Day Job: A Love Story

Sep 25, 2009 by     No Comments    Posted under: Thousands of Stories

Once upon a time there was a young lad named Joe. Joe was a fresh-faced college graduate ready to tackle the theatre world the moment he arrived in Chicago, but Chicago had other plans. Soon, Joe realized just how hard life in the city could be. Unlike his hometown in Colorado, Chicago was very expensive. His desire to find a paying job in the theatre industry quickly crumbled, and he realized that he’d have to find any job he could just to survive! So Joe looked and looked, but nobody was hiring! Eventually, he was taken in by a family-owned Italian restaurant, where they gave him an apron and a chance to earn a living.


At first, Joe felt terrible. “This isn’t why I’m here,” Joe thought. He had always abhorred the cliche anecdote of the struggling actor who waited tables, but here he was living that cliche! And with every day that passed, he grew more and more unhappy with his life. As a result, his artistic output came to a screeching halt. Friends and family were continuously asking how his auditions were going, but he wasn’t auditioning. He wasn’t get headshots taken. He wasn’t writing much music. His tanking confidence, combined with a long Chicago winter, left him sitting alone in his suffocating studio apartment night after night desperately fighting the urge to give up and move back home.

He made the difficult decision to stick to his guns.
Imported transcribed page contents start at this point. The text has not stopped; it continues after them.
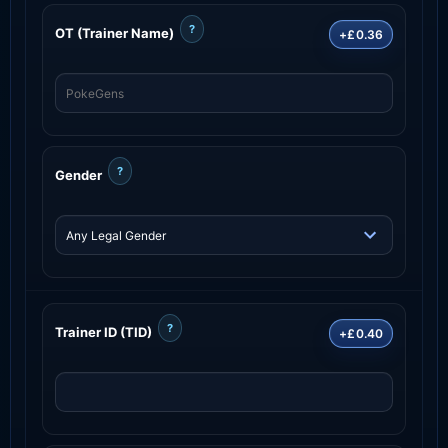
?
OT (Trainer Name)
+£0.36
?
Gender
?
Trainer ID (TID)
+£0.40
Time passed. Joe got more comfortable with his new city. Soon, he started to see some silver linings. His restaurant job, which he had once viewed as a hindrance, actually afforded him moderate financial stability. Plus, the hours he worked left him plenty of time during evenings and weekends to pursue the arts. Joe recognized that the circumstances he had once hated were actually pushing him towards what he wanted to be doing: acting.

It was all the nudge he needed.

Actors: A little wiggle room is a valuable asset, especially if you’ve just moved to a new city. If we incessantly hold ourselves to our own ultra-high standards at gunpoint, we’re setting ourselves up for failure. Don’t get me wrong, I’m all in favor of strong-willed determination. But just because we live for the dramatic doesn’t mean we can’t be sensible about it. If you’ve gotta take a non-theatrical day job to make ends meet, take it and don’t look back. Trust me, you’ll thank yourself later.

So thank you, day job. You rock.

That said, I can’t wait to break up with you someday.